REQUIRED TASK
Lay out the lines of the records as a numbered list, starting at the line that contains "subtitle 2. Core" and ending at the line that contains "list Rules over", leaving out any blank lines.

[Coordinate annotation records]
========

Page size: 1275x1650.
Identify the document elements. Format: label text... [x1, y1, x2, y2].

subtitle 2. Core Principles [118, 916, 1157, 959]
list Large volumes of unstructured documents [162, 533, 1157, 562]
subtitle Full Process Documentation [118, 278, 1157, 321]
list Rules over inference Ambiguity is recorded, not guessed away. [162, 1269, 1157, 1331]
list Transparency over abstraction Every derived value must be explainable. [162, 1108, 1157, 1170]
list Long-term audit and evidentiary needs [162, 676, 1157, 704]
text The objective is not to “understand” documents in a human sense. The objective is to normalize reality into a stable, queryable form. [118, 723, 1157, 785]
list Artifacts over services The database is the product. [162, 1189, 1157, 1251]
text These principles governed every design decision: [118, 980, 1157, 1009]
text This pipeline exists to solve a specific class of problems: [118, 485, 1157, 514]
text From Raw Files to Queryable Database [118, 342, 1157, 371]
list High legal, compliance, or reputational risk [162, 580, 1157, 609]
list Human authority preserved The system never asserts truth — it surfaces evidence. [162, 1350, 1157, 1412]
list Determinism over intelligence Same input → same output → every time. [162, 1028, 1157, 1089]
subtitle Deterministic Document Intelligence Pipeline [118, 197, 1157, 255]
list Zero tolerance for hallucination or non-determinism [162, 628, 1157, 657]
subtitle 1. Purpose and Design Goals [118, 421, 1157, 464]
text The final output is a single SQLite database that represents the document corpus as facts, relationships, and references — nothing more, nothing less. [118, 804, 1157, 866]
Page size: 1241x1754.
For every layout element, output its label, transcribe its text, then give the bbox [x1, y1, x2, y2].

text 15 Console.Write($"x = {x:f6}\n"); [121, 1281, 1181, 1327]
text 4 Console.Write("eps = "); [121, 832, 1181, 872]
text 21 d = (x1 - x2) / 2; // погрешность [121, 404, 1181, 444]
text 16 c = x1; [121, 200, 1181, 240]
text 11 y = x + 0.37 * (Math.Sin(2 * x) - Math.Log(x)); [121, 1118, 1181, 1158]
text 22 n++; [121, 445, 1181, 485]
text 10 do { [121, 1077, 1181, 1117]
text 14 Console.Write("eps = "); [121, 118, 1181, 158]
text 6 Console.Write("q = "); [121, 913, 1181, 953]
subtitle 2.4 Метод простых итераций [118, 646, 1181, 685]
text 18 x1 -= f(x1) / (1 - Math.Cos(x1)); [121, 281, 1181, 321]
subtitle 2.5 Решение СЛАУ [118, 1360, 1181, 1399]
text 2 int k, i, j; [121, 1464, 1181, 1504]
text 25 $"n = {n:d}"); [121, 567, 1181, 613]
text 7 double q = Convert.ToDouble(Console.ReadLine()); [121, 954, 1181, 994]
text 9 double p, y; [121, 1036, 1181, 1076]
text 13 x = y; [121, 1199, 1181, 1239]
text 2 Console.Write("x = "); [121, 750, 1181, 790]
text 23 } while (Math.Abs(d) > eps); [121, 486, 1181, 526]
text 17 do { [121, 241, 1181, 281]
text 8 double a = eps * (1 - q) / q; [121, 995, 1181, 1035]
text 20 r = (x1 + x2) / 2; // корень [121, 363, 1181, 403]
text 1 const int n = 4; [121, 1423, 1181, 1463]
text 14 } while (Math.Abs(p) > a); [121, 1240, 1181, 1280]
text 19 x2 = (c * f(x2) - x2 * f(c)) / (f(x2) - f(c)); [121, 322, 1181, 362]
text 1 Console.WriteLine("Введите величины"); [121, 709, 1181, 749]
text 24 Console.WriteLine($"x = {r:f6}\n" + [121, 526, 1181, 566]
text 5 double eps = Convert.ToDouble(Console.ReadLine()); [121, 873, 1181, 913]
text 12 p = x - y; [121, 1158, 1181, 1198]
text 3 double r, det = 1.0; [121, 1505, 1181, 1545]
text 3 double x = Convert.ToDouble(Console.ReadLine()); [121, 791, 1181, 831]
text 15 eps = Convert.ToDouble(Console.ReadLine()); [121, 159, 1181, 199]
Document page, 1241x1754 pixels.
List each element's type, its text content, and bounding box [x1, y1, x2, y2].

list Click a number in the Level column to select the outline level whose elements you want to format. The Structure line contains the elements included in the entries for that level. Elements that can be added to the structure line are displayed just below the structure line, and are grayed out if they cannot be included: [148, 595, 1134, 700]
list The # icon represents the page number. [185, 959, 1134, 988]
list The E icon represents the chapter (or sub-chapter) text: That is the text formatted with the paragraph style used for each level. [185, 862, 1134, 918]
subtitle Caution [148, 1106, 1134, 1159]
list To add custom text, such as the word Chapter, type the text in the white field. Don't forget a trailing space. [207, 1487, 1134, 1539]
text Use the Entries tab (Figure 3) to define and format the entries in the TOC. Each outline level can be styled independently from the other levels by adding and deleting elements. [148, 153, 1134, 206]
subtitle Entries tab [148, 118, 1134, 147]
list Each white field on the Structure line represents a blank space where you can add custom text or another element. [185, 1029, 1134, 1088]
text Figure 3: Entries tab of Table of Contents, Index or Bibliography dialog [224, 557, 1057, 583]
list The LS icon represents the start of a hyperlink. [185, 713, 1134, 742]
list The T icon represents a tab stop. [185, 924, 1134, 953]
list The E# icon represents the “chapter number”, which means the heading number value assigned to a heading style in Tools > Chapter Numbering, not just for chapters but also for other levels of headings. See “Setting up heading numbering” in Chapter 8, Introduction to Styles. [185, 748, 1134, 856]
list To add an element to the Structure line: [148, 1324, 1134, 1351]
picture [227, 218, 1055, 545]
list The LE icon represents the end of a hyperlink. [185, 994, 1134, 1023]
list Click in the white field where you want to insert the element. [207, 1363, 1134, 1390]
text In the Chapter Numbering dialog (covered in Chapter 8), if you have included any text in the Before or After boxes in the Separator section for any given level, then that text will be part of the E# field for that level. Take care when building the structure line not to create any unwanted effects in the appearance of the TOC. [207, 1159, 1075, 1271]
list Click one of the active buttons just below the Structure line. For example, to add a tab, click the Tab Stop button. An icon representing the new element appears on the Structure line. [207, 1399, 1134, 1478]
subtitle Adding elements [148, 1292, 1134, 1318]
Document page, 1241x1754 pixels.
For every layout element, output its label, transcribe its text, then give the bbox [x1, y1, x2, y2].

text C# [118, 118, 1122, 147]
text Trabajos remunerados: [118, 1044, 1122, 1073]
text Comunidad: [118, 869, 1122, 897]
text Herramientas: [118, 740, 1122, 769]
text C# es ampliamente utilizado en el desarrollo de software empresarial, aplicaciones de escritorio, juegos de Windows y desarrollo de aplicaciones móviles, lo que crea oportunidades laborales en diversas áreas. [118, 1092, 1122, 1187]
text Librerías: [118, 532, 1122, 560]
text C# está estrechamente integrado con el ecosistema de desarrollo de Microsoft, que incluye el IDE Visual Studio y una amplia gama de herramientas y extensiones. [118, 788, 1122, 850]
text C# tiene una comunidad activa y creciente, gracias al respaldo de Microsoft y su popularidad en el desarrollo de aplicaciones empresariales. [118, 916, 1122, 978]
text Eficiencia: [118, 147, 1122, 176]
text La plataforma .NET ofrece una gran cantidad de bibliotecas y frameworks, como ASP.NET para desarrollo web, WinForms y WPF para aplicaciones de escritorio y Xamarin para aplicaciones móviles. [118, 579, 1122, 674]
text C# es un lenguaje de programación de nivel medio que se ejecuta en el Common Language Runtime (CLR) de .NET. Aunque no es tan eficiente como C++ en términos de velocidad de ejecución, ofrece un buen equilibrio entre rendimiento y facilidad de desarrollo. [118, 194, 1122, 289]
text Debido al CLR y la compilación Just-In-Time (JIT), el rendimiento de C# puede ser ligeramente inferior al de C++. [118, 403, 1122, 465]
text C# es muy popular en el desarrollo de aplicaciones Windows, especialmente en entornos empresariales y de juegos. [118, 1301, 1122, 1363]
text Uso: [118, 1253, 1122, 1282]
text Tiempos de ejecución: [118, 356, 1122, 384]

========

ANSWER TO THE EXERCISE
1. subtitle 2. Core Principles [118, 916, 1157, 959]
2. list Large volumes of unstructured documents [162, 533, 1157, 562]
3. subtitle Full Process Documentation [118, 278, 1157, 321]
4. list Rules over inference Ambiguity is recorded, not guessed away. [162, 1269, 1157, 1331]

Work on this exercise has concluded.